Now take that child’s hand and look at it closely. If the child is around 7 years old, you’ll probably see short, Vienna-sausage-like fingers readying themselves for a growth spurt. If he or she’s about 11, you’ll see fingers on the far side of a couple of growing sessions. They’ll probably seem so thin – hands like two spiders. No matter what, they will not be the hands, yet, of an adult. They will definitely not seem the hands of a steam engineer.

Someone forgot to mention that to Craig Dobbins.

Now 20 years old, Craig began learning to run steam engines at the age of 7, traveling with his father to the Midwest Old Threshers Reunion in Mt. Pleasant, Iowa, from his nearby hometown of Durant, Iowa. Kendall Tippett was the first man to give him a ride on a steam engine and, after that, he would spend the five days in Mt. Pleasant on the platform of a steam engine.
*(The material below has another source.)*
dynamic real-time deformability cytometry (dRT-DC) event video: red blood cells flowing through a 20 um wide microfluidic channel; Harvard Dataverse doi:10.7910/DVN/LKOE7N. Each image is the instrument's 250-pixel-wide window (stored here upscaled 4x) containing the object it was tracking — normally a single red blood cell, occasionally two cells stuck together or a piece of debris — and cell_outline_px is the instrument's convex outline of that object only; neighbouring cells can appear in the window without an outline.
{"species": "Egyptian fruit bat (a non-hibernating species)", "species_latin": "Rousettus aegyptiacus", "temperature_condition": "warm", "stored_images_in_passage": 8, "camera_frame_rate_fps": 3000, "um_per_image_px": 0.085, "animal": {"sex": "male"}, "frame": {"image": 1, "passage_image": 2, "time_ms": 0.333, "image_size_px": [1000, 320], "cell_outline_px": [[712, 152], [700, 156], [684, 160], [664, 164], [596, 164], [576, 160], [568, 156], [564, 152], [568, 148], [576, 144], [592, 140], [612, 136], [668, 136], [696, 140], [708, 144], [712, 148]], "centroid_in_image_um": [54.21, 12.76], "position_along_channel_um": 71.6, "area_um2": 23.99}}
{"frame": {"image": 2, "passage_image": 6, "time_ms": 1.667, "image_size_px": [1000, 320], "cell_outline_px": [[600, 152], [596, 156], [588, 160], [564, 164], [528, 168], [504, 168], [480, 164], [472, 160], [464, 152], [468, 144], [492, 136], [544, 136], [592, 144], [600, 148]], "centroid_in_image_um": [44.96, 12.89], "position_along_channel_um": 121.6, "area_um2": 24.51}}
At the age of 11, he sold a ‘bunch’ of hogs he’d raised for 4-H and bought his first steam engine, a 16 hp, two-cylinder, 1916 Nichols & Shepard. He knew to let others do what he couldn’t – steam man Roy Pressley did the crucial boiler work -but he did everything he could do himself. He put in a new flue sheet, new piston rings and repiped it, removing the galvanized pipe and putting in Schedule 80 steel piping. He built, with help, all new water tanks, added a little paint and the job was done.